The Leadership Legacy: Faith, Integrity, and Accountability in a World That Needs All Three

Ten years ago, I released Principles of Leadership: Secular and Theological Significances That Define Success and Growth.

At the time, I viewed leadership through many lenses—business, government, military service, education, ministry, and personal development. Over the last decade, I have continued to study leadership, observe leaders, work alongside leaders, and occasionally watch leadership fail in spectacular fashion.

What I have discovered is that leadership is far less complicated than many experts make it sound. Leadership is not charisma. Leadership is not authority. Leadership is not popularity. Leadership is not position. Leadership is influence, and influence is ultimately built upon trust.

The question is simple: Why should anyone trust you enough to follow you?

The answer often comes down to three qualities that seem increasingly rare in today’s world: faith, integrity, and accountability.

Faith: The Foundation

Every leader follows something. Some follow money. Some follow power. Some follow public approval. Some follow personal ambition. The best leaders follow principles larger than themselves. For me, that foundation has always been faith.

Faith provides an anchor when circumstances change. It reminds us that leadership is not about serving ourselves but serving others. It creates a standard that exists beyond convenience and beyond public opinion.

Without faith, or at least a deeply rooted set of guiding principles, leaders become vulnerable to every cultural wind that blows through society. A leader without a foundation eventually becomes a follower of whatever is popular. A leader with a foundation can remain steady even when standing alone.

Integrity: Who Are You When Nobody Is Watching?

Integrity may be the most valuable leadership currency in existence. It takes years to build. It can be destroyed in moments. Integrity is not perfection. Every leader makes mistakes. Every leader falls short.

Integrity is the willingness to tell the truth, keep your word, admit your failures, and remain consistent regardless of who is watching. Many people spend tremendous energy trying to build a reputation. Great leaders focus on building character.

The difference is significant. Reputation is what people think you are. Character is what you actually are. Sooner or later, one catches up with the other.

Accountability: The Forgotten Virtue

Perhaps the most neglected leadership principle today is accountability. We live in a culture that often celebrates rights while avoiding responsibilities. Yet accountability is what separates growth from stagnation. Accountability means accepting ownership.

It means resisting the urge to blame circumstances, systems, organizations, coworkers, family members, politicians, or anyone else when things go wrong. The most effective leaders ask a simple question: “What part of this is my responsibility?”

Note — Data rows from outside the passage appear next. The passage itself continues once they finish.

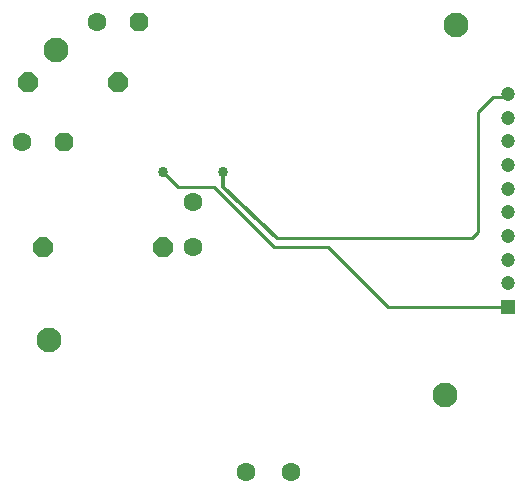
<source format=gbl>
G75*
G70*
%OFA0B0*%
%FSLAX24Y24*%
%IPPOS*%
%LPD*%
%AMOC8*
5,1,8,0,0,1.08239X$1,22.5*
%
%ADD10OC8,0.0630*%
%ADD11C,0.0630*%
%ADD12OC8,0.0660*%
%ADD13R,0.0472X0.0472*%
%ADD14C,0.0472*%
%ADD15C,0.0340*%
%ADD16C,0.0100*%
%ADD17C,0.0120*%
%ADD18C,0.0827*%
D10*
X002850Y011650D03*
X005350Y015650D03*
D11*
X003950Y015650D03*
X001450Y011650D03*
X007150Y009650D03*
X007150Y008150D03*
X008900Y000650D03*
X010400Y000650D03*
D12*
X006150Y008150D03*
X002150Y008150D03*
X001650Y013650D03*
X004650Y013650D03*
D13*
X017650Y006150D03*
D14*
X017650Y006937D03*
X017650Y007725D03*
X017650Y008512D03*
X017650Y009300D03*
X017650Y010087D03*
X017650Y010874D03*
X017650Y011662D03*
X017650Y012449D03*
X017650Y013237D03*
D15*
X008150Y010650D03*
X006150Y010650D03*
D16*
X006650Y010150D01*
X007850Y010150D01*
X009850Y008150D01*
X011650Y008150D01*
X013650Y006150D01*
X017650Y006150D01*
X016450Y008450D02*
X016650Y008650D01*
X016650Y012650D01*
X017150Y013150D01*
X017650Y013150D01*
X017650Y013237D01*
X016450Y008450D02*
X009950Y008450D01*
D17*
X008150Y010150D01*
X008150Y010650D01*
D18*
X002363Y005050D03*
X002588Y014713D03*
X015563Y003225D03*
X015900Y015550D03*
M02*

</source>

That question changes everything. Accountability transforms victims into problem-solvers. It transforms excuses into action. It transforms setbacks into opportunities for growth. Without accountability, leadership becomes performance. With accountability, leadership becomes transformation.

Leadership Begins at Home

One of the greatest misconceptions about leadership is that it only applies to people with large audiences, corner offices, or executive titles. The truth is that leadership begins in the smallest places. It begins in our homes. It begins in our friendships. It begins in our churches. It begins in our workplaces. It begins with the example we set every day.

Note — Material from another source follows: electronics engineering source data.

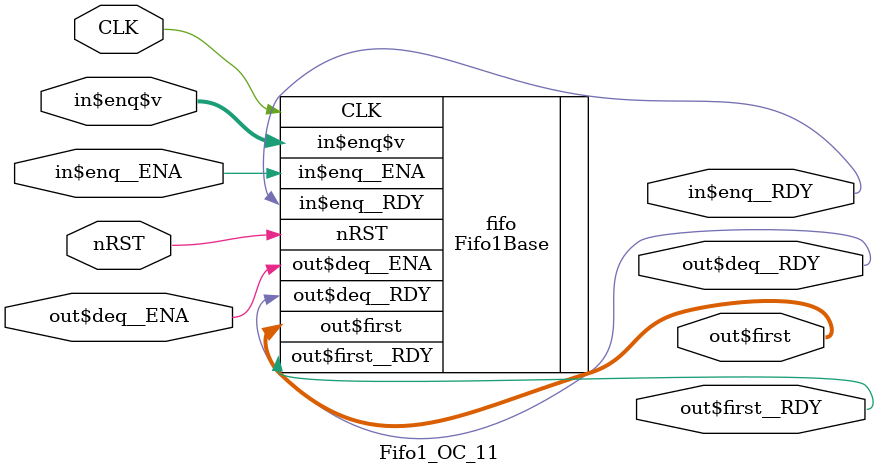
<source format=v>
`include "echo.generated.vh"

`default_nettype none
module Fifo1_OC_11 (input wire CLK, input wire nRST,
    input wire in$enq__ENA,
    input wire [31:0]in$enq$v,
    output wire in$enq__RDY,
    input wire out$deq__ENA,
    output wire out$deq__RDY,
    output wire [31:0]out$first,
    output wire out$first__RDY);
    Fifo1Base#(32) fifo (.CLK(CLK), .nRST(nRST),
        .in$enq__ENA(in$enq__ENA),
        .in$enq$v(in$enq$v),
        .in$enq__RDY(in$enq__RDY),
        .out$deq__ENA(out$deq__ENA),
        .out$deq__RDY(out$deq__RDY),
        .out$first(out$first),
        .out$first__RDY(out$first__RDY));
endmodule 

`default_nettype wire    // set back to default value

</source>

Parents lead children. Children influence siblings. Friends influence friends. Coworkers influence coworkers. Every person is leading someone, whether they realize it or not. The question is not whether we are leaders.

The question is what kind of leaders we are becoming.

Ten Years Later

Ten years after publishing Principles of Leadership, many things have changed in the world. Technology has changed. Politics have changed. Culture has changed. The way we communicate has changed. But the principles that create trustworthy leaders have not.

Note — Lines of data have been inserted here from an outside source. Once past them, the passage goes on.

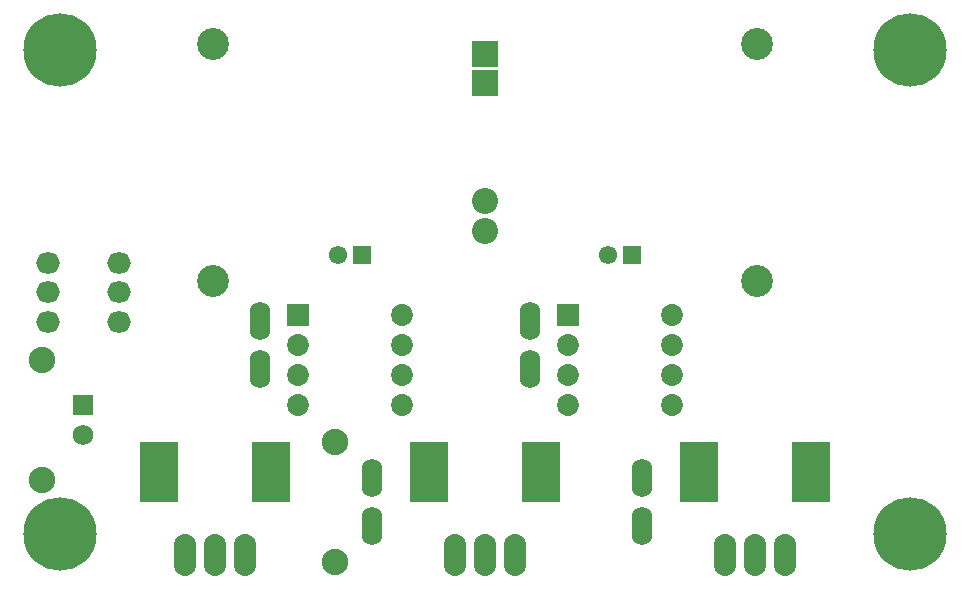
<source format=gbs>
G04 Layer_Color=8150272*
%FSAX43Y43*%
%MOMM*%
G71*
G01*
G75*
%ADD45C,2.203*%
%ADD46R,2.203X2.203*%
%ADD47C,1.553*%
%ADD48R,1.553X1.553*%
%ADD49C,6.203*%
%ADD50O,1.727X3.251*%
%ADD51C,1.727*%
%ADD52C,1.854*%
%ADD53R,1.854X1.854*%
%ADD54C,2.235*%
%ADD55C,2.703*%
%ADD56R,1.727X1.727*%
%ADD57R,3.203X5.203*%
%ADD58O,1.880X3.556*%
%ADD59R,2.203X2.203*%
%ADD60O,2.003X1.803*%
G54D45*
X0182685Y0234301D02*
D03*
Y0231801D02*
D03*
G54D46*
Y0244301D02*
D03*
G54D47*
X0193115Y0229776D02*
D03*
X0170255D02*
D03*
G54D48*
X0195115D02*
D03*
X0172255D02*
D03*
G54D49*
X0146685Y0247101D02*
D03*
X0218685D02*
D03*
Y0206101D02*
D03*
X0146685D02*
D03*
G54D50*
X0196020Y0206789D02*
D03*
Y0210853D02*
D03*
X0173160Y0210853D02*
D03*
Y0206789D02*
D03*
X0186495Y0224188D02*
D03*
Y0220124D02*
D03*
X0163635Y0224188D02*
D03*
Y0220124D02*
D03*
G54D51*
X0196020Y0206281D02*
D03*
Y0211361D02*
D03*
X0173160Y0211361D02*
D03*
Y0206281D02*
D03*
X0186495Y0224696D02*
D03*
Y0219616D02*
D03*
X0163635Y0224696D02*
D03*
Y0219616D02*
D03*
X0148685Y0214536D02*
D03*
G54D52*
X0189734Y0219616D02*
D03*
X0198509Y0224696D02*
D03*
Y0222156D02*
D03*
Y0219616D02*
D03*
Y0217076D02*
D03*
X0189734D02*
D03*
Y0222156D02*
D03*
X0166874Y0219616D02*
D03*
X0175649Y0224696D02*
D03*
Y0222156D02*
D03*
Y0219616D02*
D03*
Y0217076D02*
D03*
X0166874D02*
D03*
Y0222156D02*
D03*
G54D53*
X0189734Y0224696D02*
D03*
X0166874D02*
D03*
G54D54*
X0169985Y0203741D02*
D03*
Y0213901D02*
D03*
X0145220Y0220886D02*
D03*
Y0210726D02*
D03*
G54D55*
X0159685Y0247636D02*
D03*
Y0227551D02*
D03*
X0205685Y0247636D02*
D03*
Y0227551D02*
D03*
G54D56*
X0148685Y0217076D02*
D03*
G54D57*
X0155075Y0211376D02*
D03*
X0164575D02*
D03*
X0177935D02*
D03*
X0187435D02*
D03*
X0200795Y0211361D02*
D03*
X0210295D02*
D03*
G54D58*
X0162340Y0204376D02*
D03*
X0159825D02*
D03*
X0157325D02*
D03*
X0185200D02*
D03*
X0182685D02*
D03*
X0180185D02*
D03*
X0208060Y0204361D02*
D03*
X0205545D02*
D03*
X0203045D02*
D03*
G54D59*
X0182685Y0246801D02*
D03*
G54D60*
X0145685Y0226601D02*
D03*
Y0229101D02*
D03*
X0151685Y0224101D02*
D03*
Y0226601D02*
D03*
Y0229101D02*
D03*
X0145685Y0224101D02*
D03*
M02*

</source>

Faith still matters. Integrity still matters. Accountability still matters. In fact, they may matter more now than ever. Because when these qualities disappear, trust disappears with them. And when trust disappears, leadership becomes impossible.

My hope today is the same as it was ten years ago, not merely to help people become better leaders in business, but better leaders in life. Because the greatest legacy we leave behind will never be the titles we held, the money we earned, or the positions we occupied.

It will be the people whose lives were better because we were part of them. And that legacy is built one decision at a time through faith, integrity, and accountability.


Ten years ago, I published Principles of Leadership. Looking back, I’ve realized something important: the greatest leadership failures I’ve witnessed were rarely failures of skill. They were failures of faith, integrity, and accountability. The same is true of the greatest leaders I’ve ever known. Their influence wasn’t built on titles it was built on character.

Happy 10th Anniversary to Principles of Leadership.

A decade later, the principles remain the same. The challenge is whether we are willing to live them.